(Тут я слышу недовольный голос знатоков: зачем задавать пустые вопросы? Надо открыть четвертую главу, там сказано… До четвертой главы доберемся. Но мы еще не все в первой главе разглядели).
Постоянное внимание поэт уделяет соответствию поведения человека его возрасту. Можно даже выделить сквозной поэтический мотив с широким диапазоном значений.
Первая глава содержит неожиданный ответ; разочарование настигает Онегина очень быстро: «рано чувства в нем остыли», «Красавицы не долго были / Предмет его привычных дум…»; поэта и его приятеля-героя «ожидала злоба / Слепой Фортуны и людей / На самом утре наших дней». Последняя метафора особенно красноречива. Оценим ее экспрессию: тут не просто «на утре», а с усилением — «на самом утре». Получается, что хандра привязалась к герою в те же восемнадцать, когда он оказался «на свободе».
Подчеркнутая в первой главе молодость Онегина — важнейшая предпосылка для сравнения его с Кавказским пленником. Именно на этом фоне отчетливо проступает главная черта, типологически сближающая его с Пленником — ранняя разочарованность Онегина в обыкновенном светском образе жизни. Она тем неожиданнее, поскольку ничто не предвещает крутых перемен в его судьбе.
Сопоставление поэмы и романа заставляет говорить как о сходстве, так и о различии, не столь явном в психологическом облике героя, но демонстративно резком в способах его изображения. У романтических героев предыстории нет; разочарованность Пленника выведена за рамки сюжетного повествования, дана в форме предельно сжатой и обобщенной ретроспекции. И в романе в стихах предыстория героя выведена за рамки сюжета, который начинается отъездом Онегина в деревню! Но предыстория занимает половину главы. Рассказ о герое берет истоки буквально от его рождения. Неторопливое романное повествование с обилием (сравнительно с поэмой) подробностей оказалось необходимым, чтобы многосторонне обозначить нестандартный характер.
Мотивировка разочарованности Онегина в светской жизни отнюдь не менее туманна, чем и разочарованности Пленника. Фактически читатель сам пробует объяснить Онегина: условия его воспитания и бытия действительно позволяют понять в нем многое, кроме важнейшего — причины его хандры; в первой главе она романтически не мотивирована.
Об Онегине мы получаем представление преимущественно по описаниям того, чем он занят, какие предметы его окружают. Второй содержательно важный источник — система оценок и суждений из уст приятеля-поэта. Одно с другим связано пока еще не слишком органично.

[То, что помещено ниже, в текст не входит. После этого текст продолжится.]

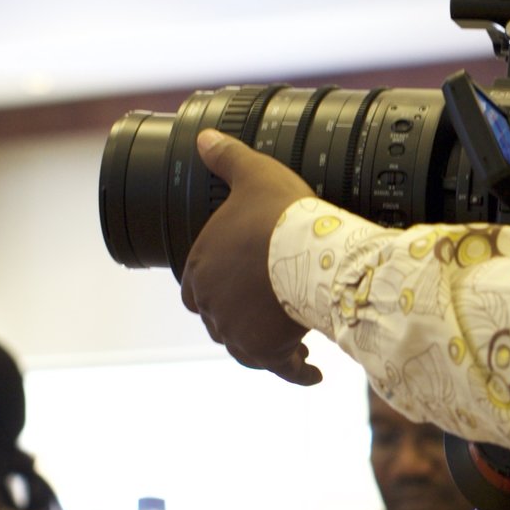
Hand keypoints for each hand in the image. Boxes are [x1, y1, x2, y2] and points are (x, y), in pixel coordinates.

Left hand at [181, 130, 324, 384]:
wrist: (312, 253)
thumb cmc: (280, 215)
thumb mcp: (253, 175)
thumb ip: (228, 158)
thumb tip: (205, 138)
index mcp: (200, 268)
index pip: (196, 290)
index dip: (217, 290)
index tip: (239, 287)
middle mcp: (212, 306)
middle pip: (221, 321)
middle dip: (242, 318)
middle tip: (269, 311)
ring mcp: (238, 332)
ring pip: (248, 347)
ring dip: (267, 345)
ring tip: (293, 342)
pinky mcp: (268, 351)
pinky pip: (283, 368)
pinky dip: (297, 371)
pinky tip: (314, 371)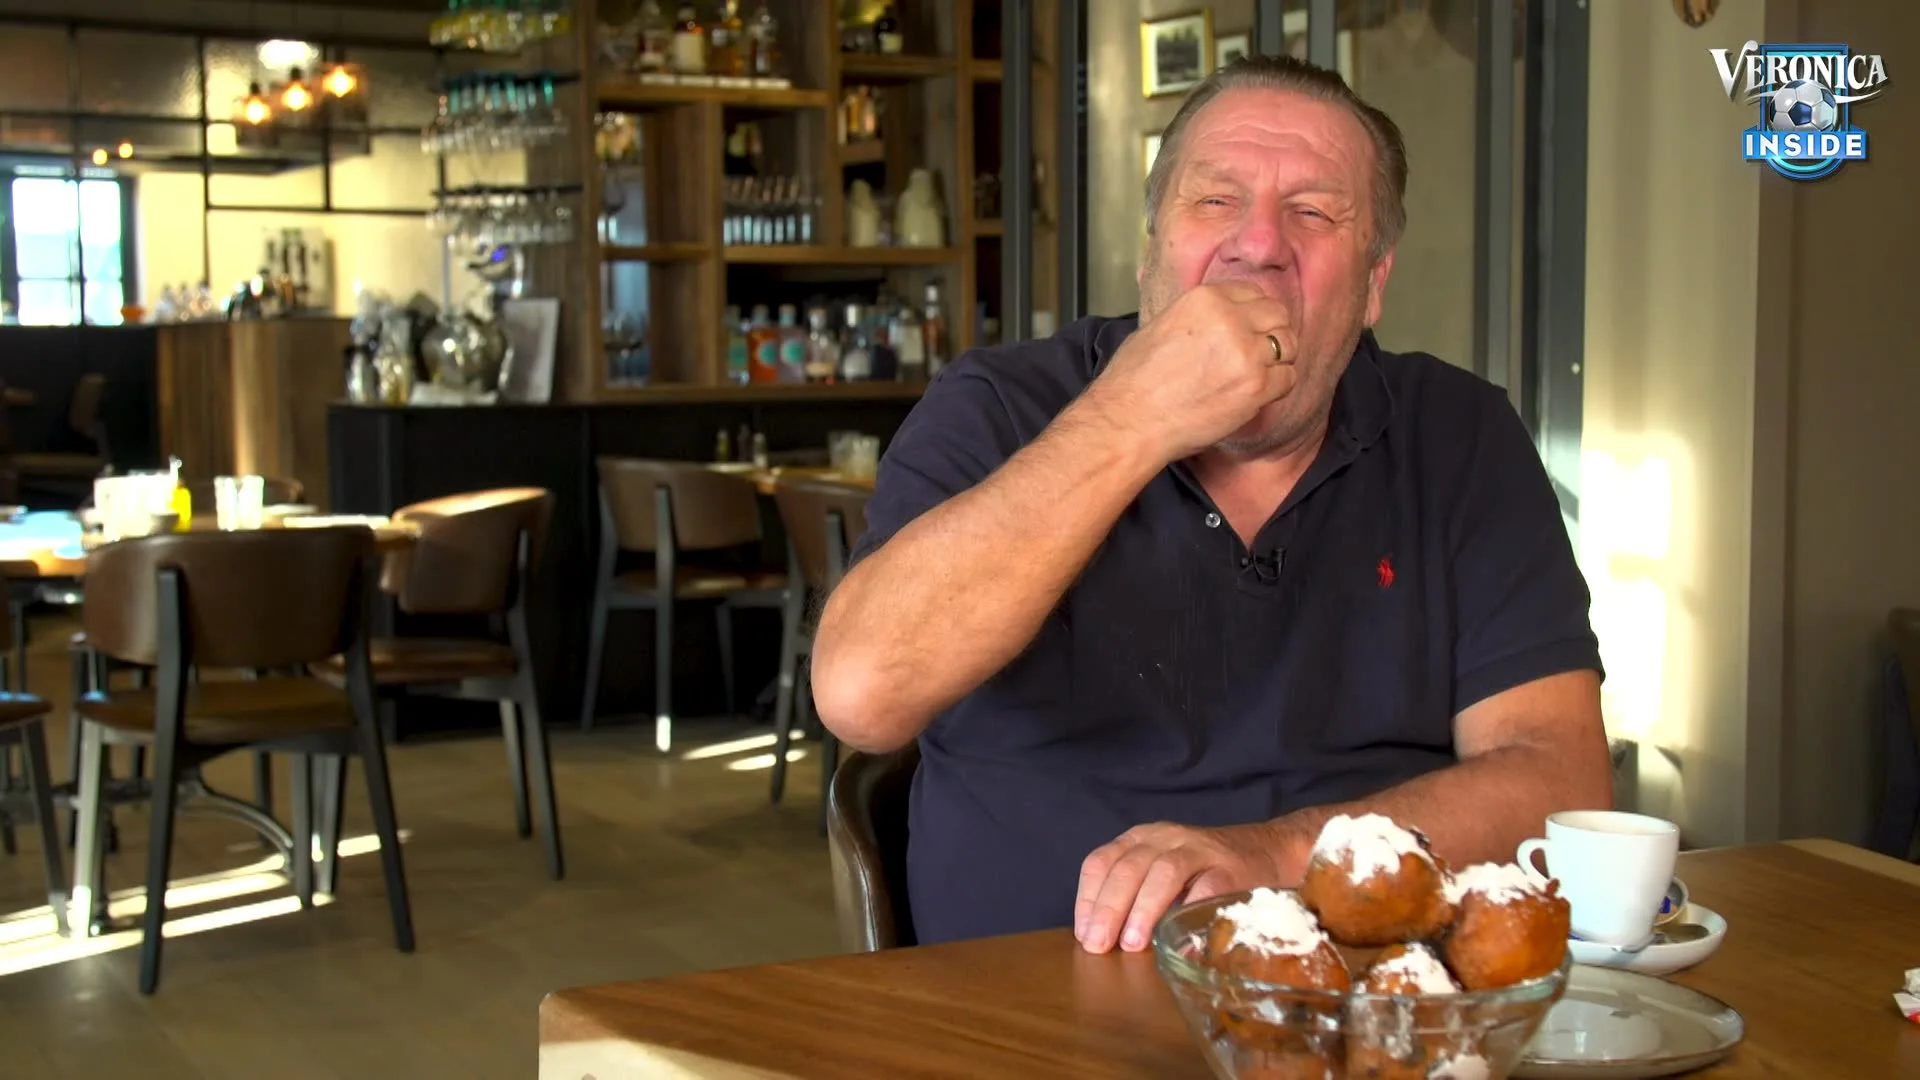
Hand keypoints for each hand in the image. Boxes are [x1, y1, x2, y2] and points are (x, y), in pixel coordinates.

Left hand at [1074, 821, 1287, 953]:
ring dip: (1144, 908)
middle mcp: (1167, 837)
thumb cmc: (1205, 871)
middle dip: (1109, 908)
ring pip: (1164, 872)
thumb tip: (1100, 938)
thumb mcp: (1161, 871)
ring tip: (1132, 943)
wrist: (1270, 851)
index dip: (1088, 898)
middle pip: (1128, 867)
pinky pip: (1208, 887)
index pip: (1102, 861)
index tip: (1084, 933)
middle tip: (1099, 945)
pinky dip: (1191, 911)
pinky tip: (1179, 939)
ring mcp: (1201, 850)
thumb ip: (1133, 894)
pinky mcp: (1231, 868)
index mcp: (1142, 838)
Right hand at [1079, 281, 1299, 462]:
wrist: (1130, 419)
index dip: (1253, 312)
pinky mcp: (1256, 387)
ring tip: (1255, 375)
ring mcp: (1246, 353)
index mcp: (1205, 298)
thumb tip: (1217, 319)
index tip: (1249, 329)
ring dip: (1277, 360)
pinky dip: (1277, 387)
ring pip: (1288, 345)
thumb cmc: (1134, 379)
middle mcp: (1230, 319)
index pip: (1253, 292)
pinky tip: (1254, 394)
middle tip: (1256, 354)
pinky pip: (1288, 378)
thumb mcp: (1161, 324)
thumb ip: (1198, 316)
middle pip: (1277, 315)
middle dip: (1270, 332)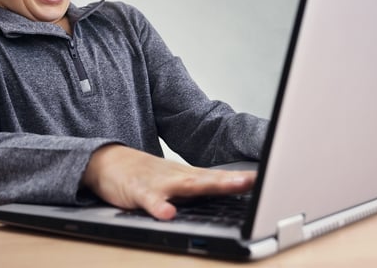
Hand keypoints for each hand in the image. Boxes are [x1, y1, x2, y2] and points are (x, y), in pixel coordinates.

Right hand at [82, 144, 255, 219]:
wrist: (107, 161)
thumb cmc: (144, 175)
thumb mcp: (175, 181)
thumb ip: (199, 189)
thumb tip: (229, 193)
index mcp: (188, 176)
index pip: (220, 178)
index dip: (243, 180)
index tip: (269, 180)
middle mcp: (177, 176)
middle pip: (209, 179)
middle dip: (233, 181)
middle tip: (256, 180)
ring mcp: (158, 182)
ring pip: (185, 185)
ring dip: (207, 186)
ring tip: (230, 187)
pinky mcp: (138, 191)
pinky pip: (150, 200)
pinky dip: (159, 207)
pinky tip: (168, 214)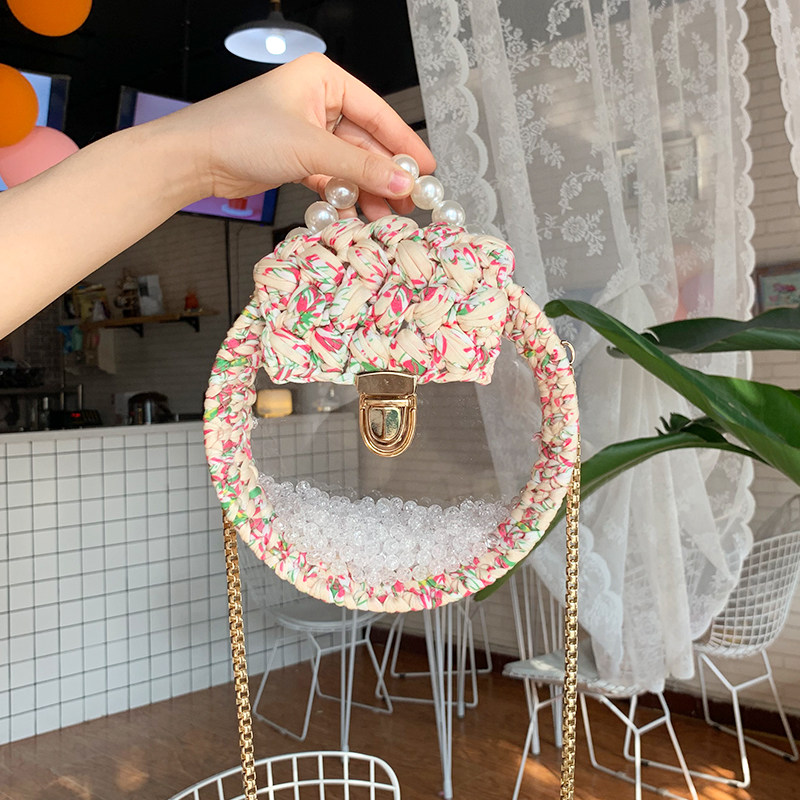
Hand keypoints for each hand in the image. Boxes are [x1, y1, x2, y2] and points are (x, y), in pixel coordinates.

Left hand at [165, 53, 435, 219]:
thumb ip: (361, 167)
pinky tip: (360, 213)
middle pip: (366, 142)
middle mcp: (318, 102)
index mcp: (324, 80)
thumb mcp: (310, 148)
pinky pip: (332, 177)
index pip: (377, 113)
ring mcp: (307, 132)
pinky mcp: (297, 159)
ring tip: (388, 216)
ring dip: (368, 190)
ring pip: (350, 164)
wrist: (195, 159)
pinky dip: (345, 194)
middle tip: (411, 202)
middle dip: (386, 174)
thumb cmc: (243, 134)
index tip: (428, 170)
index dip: (404, 144)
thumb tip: (403, 182)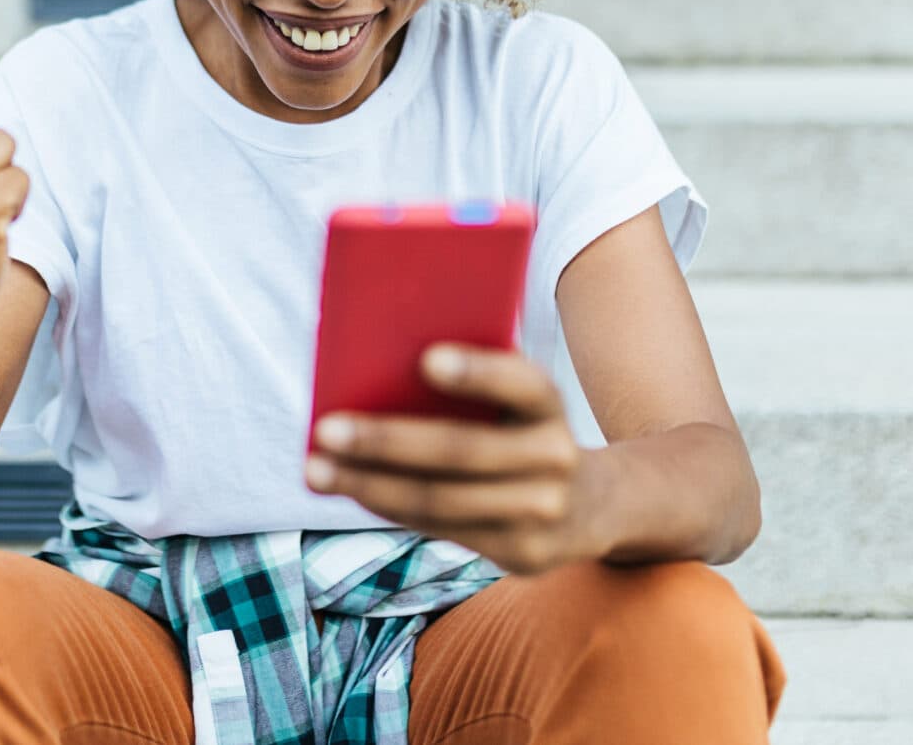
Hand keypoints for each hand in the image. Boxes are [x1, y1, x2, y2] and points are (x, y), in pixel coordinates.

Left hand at [304, 344, 610, 575]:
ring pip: (439, 501)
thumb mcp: (516, 399)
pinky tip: (349, 488)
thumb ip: (471, 382)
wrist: (594, 505)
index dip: (477, 372)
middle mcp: (554, 460)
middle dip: (386, 441)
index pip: (521, 383)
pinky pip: (439, 529)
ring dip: (370, 485)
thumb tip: (379, 368)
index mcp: (550, 406)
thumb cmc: (523, 428)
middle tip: (326, 428)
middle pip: (461, 451)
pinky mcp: (519, 554)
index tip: (426, 357)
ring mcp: (540, 514)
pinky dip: (387, 507)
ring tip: (318, 468)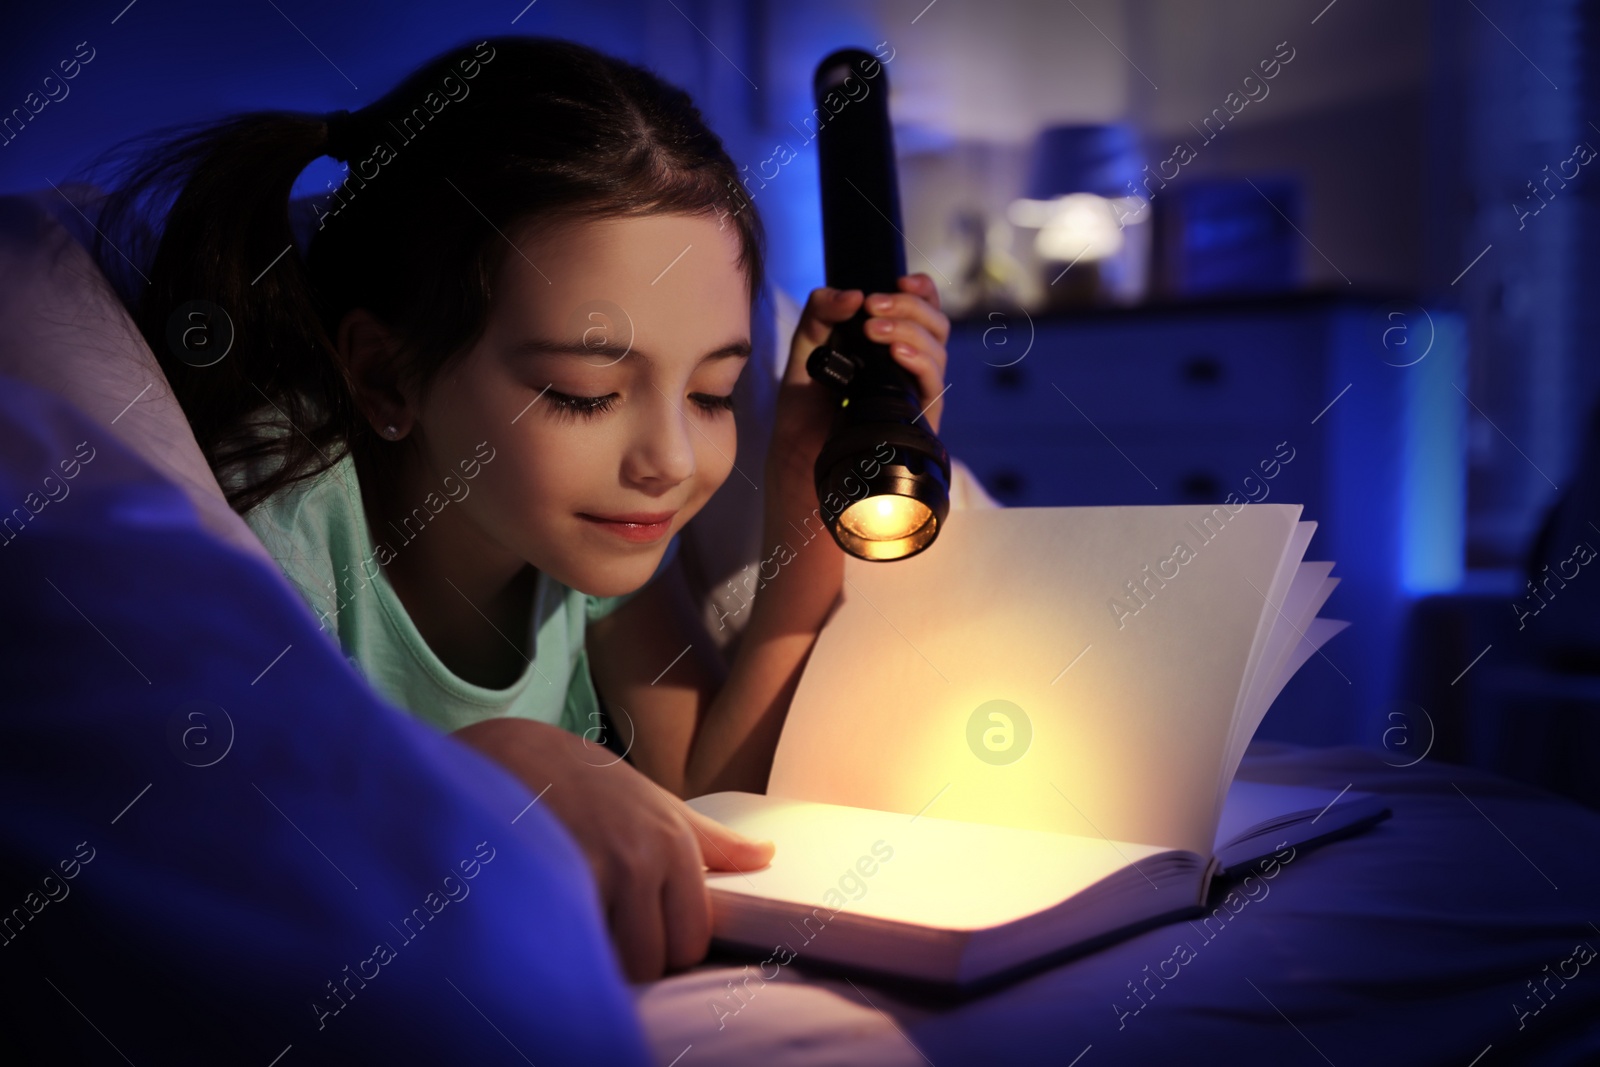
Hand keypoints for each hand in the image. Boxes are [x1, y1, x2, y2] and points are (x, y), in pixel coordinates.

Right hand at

Главная причина онегинской хандры по первому решению (входившему в первоначальный замысел!) — это немотивированная, неожиданная в молодом человеке «преждевременная старость души». Однако обертонами идет целая серия попутных, дополнительных замечаний, которые создают о герое существенно иное впечатление.
Понимание ряда эпизодов зависит от читательских акцентов. Вот авторское свидетельство: «Как он умел казаться новым, / Шутя невинность изумлять…» Названное действо предполагает определенный опыт, формируемый временем. Еще резче: «Как рано мог уж он тревожить / Сердца кокеток записных!» Подчеркнем в этой фразе «кокеток записных» — и вновь получаем отсылку к существенному жизненному опыту героя. Правда, строго говоря, в авторской логике больше оснований подчеркнуть «Как рано…»: выясняется, что Онегин пользуется не благоприобретенным опытом, а своим природным даром, «счастливым талантом». И все-таки несмотря на то, что в авторской логике эпизод должен прочитываться как преуспеяние в «науке страсти нежной» со стороны талантливого новичка, обертоны, побочные мотивы повествования не теряют своего значения, они накапливаются и готовят контрастную мотивировку: онегинская хандра — результат неспешного опыта, пресыщенности.
Авторские замечания не отвергают эту версию, а работают на нее. Похождений героя оказывается много: они предполагают трату времени. И хандра овладевает героем не вдруг, не внезапно, а «понемногу».
И поэт идет на прямое уточнение! Он пишет: «Измены утомить успели; / Друзья и дружба надоели…» А ведь это принципиально иная мотивировка хандры героя — указание на пресыщенность.
В свете молодости героя эти мельком брошенные замечания нельзя не признать курьезными. Пресыщенность наступает внезапно, фактически в те же осьмнадцать лет, когда Онегин оказался «на свободе», для пресыщенности просто никакого времени нет. На поверку авторское суждение оказывается перспективным и становится основой реалистической мотивировки эволюции героя, что и будет развито, но много позже — в четвертой главе.